Release date: Sept. 18, 2015
If there’s one thing Tesseract proved with their new album Polaris, it’s that the lineup that gave us Altered State was something special.
It’s inevitable that Polaris would be compared to Altered State, the band’s breakthrough album that was nominated for Prog magazine’s 2013 Album of the Year. That album made the UK-based progressive metal band a group to watch in the genre, with vocalist Ashe O’Hara giving us addictive soaring melodies and poetic lyrics that had me analyzing the liner notes.
But a lot can change in a two-year span. O’Hara is no longer with the band due to apparent creative differences, which he revealed in a Facebook post announcement on June 27, 2014. He's been replaced by the band’s original singer Daniel Tompkins, a very talented musician in his own right. Tompkins had appeared on Tesseract’s debut album One in 2011 and has been involved in several other projects – including Skyharbor’s 2014 album, Guiding Lights.
With Polaris, Tesseract’s chance to cement a spot among progressive metal’s heavyweights is there for the taking. Great bands can follow up their breakthrough album with an album of equal or greater quality. For example, Queensrÿche released the impressive Empire in 1990 following Operation: Mindcrime, and Dream Theater released the breathtaking Awake in 1994 following Images and Words. Tesseract absolutely had its work cut out for itself to duplicate the brilliance of Altered State, but if any band has the talent to tackle the challenge, they do.
Unfortunately, Polaris misses the mark. That’s not to say it isn’t a good album (it is), or that new/old vocalist Tompkins can’t sing his ass off (he can). “Survival” is pretty much a flawless song certainly worthy of radio play, and “Seven Names” climaxes with such intensity that it's hard to resist pumping a fist in the air and singing along as loud as possible with Tompkins. The music itself also sounds like classic Tesseract and the production is as crisp as it gets. Still, there’s a certain magic missing. And since Tompkins is the sole change from Altered State, it’s natural to single out him and wonder how O’Hara would’ve approached the songs.

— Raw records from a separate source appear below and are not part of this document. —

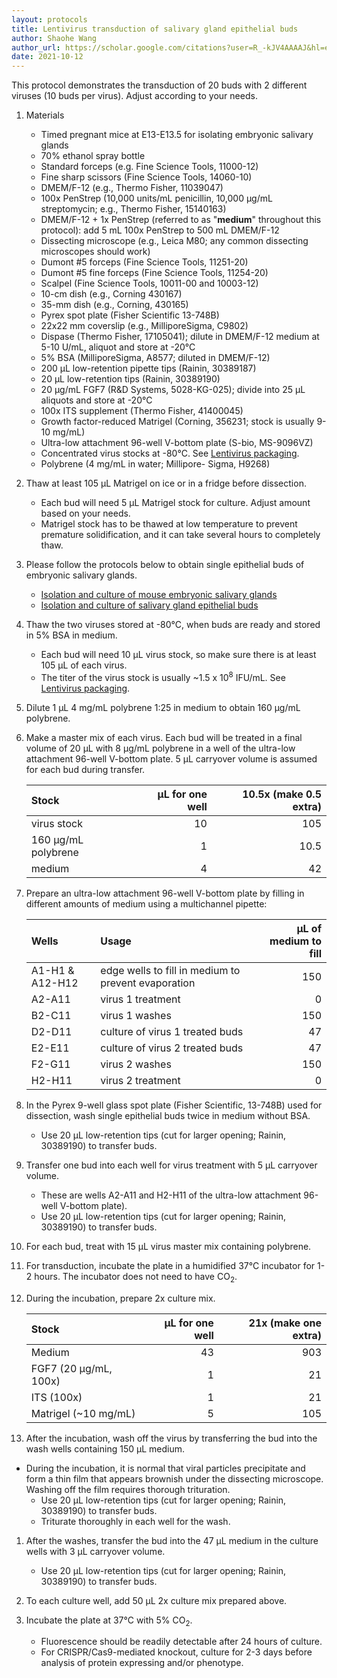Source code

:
 ```yaml
---
layout: protocols
title: Lentivirus transduction of salivary gland epithelial buds
author: Shaohe Wang
author_url: https://scholar.google.com/citations?user=R_-kJV4AAAAJ&hl=en
date: 2021-10-12
---
```


This protocol demonstrates the transduction of 20 buds with 2 different viruses (10 buds per virus). Adjust according to your needs.

1. Materials
	- Timed pregnant mice at E13-E13.5 for isolating embryonic salivary glands
	- 70% ethanol spray bottle
	- Standard forceps (e.g. Fine Science Tools, 11000-12)
	- Fine sharp scissors (Fine Science Tools, 14060-10)
	- DMEM/F-12 (e.g., Thermo Fisher, 11039047)
	- 100x PenStrep (10,000 units/mL penicillin, 10,000 µg/mL streptomycin; e.g., Thermo Fisher, 15140163)
	- DMEM/F-12 + 1x PenStrep (referred to as "__medium__" throughout this protocol): add 5 mL 100x PenStrep to 500 mL DMEM/F-12
	- Dissecting microscope (e.g., Leica M80; any common dissecting microscopes should work)
	- Dumont \#5 forceps (Fine Science Tools, 11251-20)
	- Dumont \#5 fine forceps (Fine Science Tools, 11254-20)
	- Scalpel (Fine Science Tools, 10011-00 and 10003-12)
	- 10-cm dish (e.g., Corning 430167)
	- 35-mm dish (e.g., Corning, 430165)
	- Pyrex spot plate (Fisher Scientific 13-748B)
	- 22x22 mm coverslip (e.g., MilliporeSigma, C9802)
	- Dispase (Thermo Fisher, 17105041); dilute in DMEM/F-12 medium at 5-10 U/mL, aliquot and store at -20°C
	- 5% BSA (MilliporeSigma, A8577; diluted in DMEM/F-12)
	- 200 µL low-retention pipette tips (Rainin, 30389187)
	- 20 µL low-retention tips (Rainin, 30389190)
	- 20 µg/mL FGF7 (R&D Systems, 5028-KG-025); divide into 25 µL aliquots and store at -20°C
	- 100x ITS supplement (Thermo Fisher, 41400045)
	- Growth factor-reduced Matrigel (Corning, 356231; stock is usually 9-10 mg/mL)
	- Ultra-low attachment 96-well V-bottom plate (S-bio, MS-9096VZ)
	- Concentrated virus stocks at -80°C. See [Lentivirus packaging](./lentivirus-packaging.html).
	- Polybrene (4 mg/mL in water; Millipore- Sigma, H9268)

1. Thaw at least 105 µL Matrigel on ice or in a fridge before dissection.
	- Each bud will need 5 µL Matrigel stock for culture. Adjust amount based on your needs.
	- Matrigel stock has to be thawed at low temperature to prevent premature solidification, and it can take several hours to completely thaw.

1. Please follow the protocols below to obtain single epithelial buds of embryonic salivary glands.
	- [Isolation and culture of mouse embryonic salivary glands](./isolation-and-culture-of-mouse-embryonic-salivary-glands.html)
	- [Isolation and culture of salivary gland epithelial buds](./isolation-and-culture-of-SMG-epi-buds.html)

1. Thaw the two viruses stored at -80°C, when buds are ready and stored in 5% BSA in medium.
	- Each bud will need 10 µL virus stock, so make sure there is at least 105 µL of each virus.
	- The titer of the virus stock is usually ~1.5 x 10<sup>8</sup> IFU/mL. See [Lentivirus packaging](./lentivirus-packaging.html).

1. Dilute 1 µL 4 mg/mL polybrene 1:25 in medium to obtain 160 µg/mL polybrene.

1. Make a master mix of each virus. Each bud will be treated in a final volume of 20 µL with 8 µg/mL polybrene in a well of the ultra-low attachment 96-well V-bottom plate. 5 µL carryover volume is assumed for each bud during transfer.

	| Stock | µL for one well | 10.5x (make 0.5 extra) |
	|:---|---:|---:|
	| virus stock | 10 |	105 |
	| 160 µg/mL polybrene | 1 | 10.5 |
	| medium | 4	| 42 |

1. Prepare an ultra-low attachment 96-well V-bottom plate by filling in different amounts of medium using a multichannel pipette:

	| Wells | Usage | µL of medium to fill |
	|:---|:---|---:|
	| A1-H1 & A12-H12 | edge wells to fill in medium to prevent evaporation | 150 |
	| A2-A11 | virus 1 treatment | 0 |
	| B2-C11 | virus 1 washes | 150 |
	| D2-D11 | culture of virus 1 treated buds | 47 |
	| E2-E11 | culture of virus 2 treated buds | 47 |
	| F2-G11 | virus 2 washes | 150 |
	| H2-H11 | virus 2 treatment | 0 |

1. In the Pyrex 9-well glass spot plate (Fisher Scientific, 13-748B) used for dissection, wash single epithelial buds twice in medium without BSA.
	- Use 20 µL low-retention tips (cut for larger opening; Rainin, 30389190) to transfer buds.

1. Transfer one bud into each well for virus treatment with 5 µL carryover volume.
	- These are wells A2-A11 and H2-H11 of the ultra-low attachment 96-well V-bottom plate).
	- Use 20 µL low-retention tips (cut for larger opening; Rainin, 30389190) to transfer buds.

1. For each bud, treat with 15 µL virus master mix containing polybrene.

1. For transduction, incubate the plate in a humidified 37°C incubator for 1-2 hours. The incubator does not need to have CO<sub>2</sub>.

1. During the incubation, prepare 2x culture mix.

	| Stock | µL for one well | 21x (make one extra) |
	|:---|---:|---:|
	| Medium | 43	| 903 |
	| FGF7 (20 µg/mL, 100x) | 1 |	21 |
	| ITS (100x) | 1 | 21 |
	| Matrigel (~10 mg/mL) | 5 | 105 |

1. After the incubation, wash off the virus by transferring the bud into the wash wells containing 150 µL medium.
  - During the incubation, it is normal that viral particles precipitate and form a thin film that appears brownish under the dissecting microscope. Washing off the film requires thorough trituration.
	- Use 20 µL low-retention tips (cut for larger opening; Rainin, 30389190) to transfer buds.
	- Triturate thoroughly in each well for the wash.

1. After the washes, transfer the bud into the 47 µL medium in the culture wells with 3 µL carryover volume.
	- Use 20 µL low-retention tips (cut for larger opening; Rainin, 30389190) to transfer buds.

1. To each culture well, add 50 µL 2x culture mix prepared above.

1. Incubate the plate at 37°C with 5% CO<sub>2</sub>.
	- Fluorescence should be readily detectable after 24 hours of culture.
	- For CRISPR/Cas9-mediated knockout, culture for 2-3 days before analysis of protein expressing and/or phenotype.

The fan reaction to Tompkins is mixed – with some revering his technical chops and others, like me, preferring the vocal choices of O’Hara. For example, one fellow fan from the Dream Theater Forums said he thinks Tompkins is a terrific singer, but the vocals on Altered State are just “so good” that he will always have a “what if” feeling with the band in regards to the singing. Another fan said Tompkins’ voice just doesn’t have the kind of texture that O’Hara has. “He’s a decent singer, but there’s not a lot of character there,” she said. For me, the biggest difference between the two is that Tompkins sometimes sings in spots where I feel like O’Hara might’ve stayed silent over Tesseract’s sound, and sometimes is silent in parts where I feel like O’Hara might’ve sang – and it’s hard to outdo O’Hara in that department.

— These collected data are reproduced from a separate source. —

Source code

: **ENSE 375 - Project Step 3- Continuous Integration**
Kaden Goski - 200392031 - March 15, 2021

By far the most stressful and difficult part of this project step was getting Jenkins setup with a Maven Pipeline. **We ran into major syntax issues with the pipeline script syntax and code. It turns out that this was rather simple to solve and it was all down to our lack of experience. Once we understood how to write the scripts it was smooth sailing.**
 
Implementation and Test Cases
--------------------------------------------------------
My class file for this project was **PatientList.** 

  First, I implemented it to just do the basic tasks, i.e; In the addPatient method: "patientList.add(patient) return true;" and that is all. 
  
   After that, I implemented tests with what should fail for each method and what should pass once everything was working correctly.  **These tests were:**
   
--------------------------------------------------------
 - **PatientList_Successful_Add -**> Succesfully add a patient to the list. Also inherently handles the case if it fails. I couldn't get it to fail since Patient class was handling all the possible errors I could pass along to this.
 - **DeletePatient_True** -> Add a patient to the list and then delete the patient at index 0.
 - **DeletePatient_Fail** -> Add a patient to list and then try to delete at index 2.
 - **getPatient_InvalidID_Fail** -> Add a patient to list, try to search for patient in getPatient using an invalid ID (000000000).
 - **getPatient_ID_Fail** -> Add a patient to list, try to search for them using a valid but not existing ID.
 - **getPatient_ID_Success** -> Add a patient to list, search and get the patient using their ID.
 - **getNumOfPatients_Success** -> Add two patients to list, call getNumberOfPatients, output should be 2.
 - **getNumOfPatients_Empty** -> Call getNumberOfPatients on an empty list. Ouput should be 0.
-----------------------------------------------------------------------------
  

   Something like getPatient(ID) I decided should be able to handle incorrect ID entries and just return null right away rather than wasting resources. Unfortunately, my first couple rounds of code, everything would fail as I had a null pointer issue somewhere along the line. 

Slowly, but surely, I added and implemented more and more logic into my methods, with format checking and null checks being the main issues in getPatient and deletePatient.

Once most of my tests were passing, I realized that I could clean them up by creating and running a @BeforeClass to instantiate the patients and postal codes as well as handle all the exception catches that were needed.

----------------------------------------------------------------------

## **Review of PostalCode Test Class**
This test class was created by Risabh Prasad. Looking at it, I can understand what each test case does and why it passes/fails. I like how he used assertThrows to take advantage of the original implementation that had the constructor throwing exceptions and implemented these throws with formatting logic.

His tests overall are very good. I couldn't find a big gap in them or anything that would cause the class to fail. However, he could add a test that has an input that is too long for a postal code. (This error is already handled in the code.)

If you’re a fan of Tesseract and progressive metal in general, I definitely recommend Polaris – but, even moreso, I recommend Odyssey: The Destroyer of Worlds, the recent debut album by O’Hara’s new band Voices from The Fuselage. That album is likely my top release so far of 2015 and easily outshines Polaris. Despite that, Tesseract is one of the best and freshest bands in the prog genre today. They just don’t further distinguish themselves with Polaris.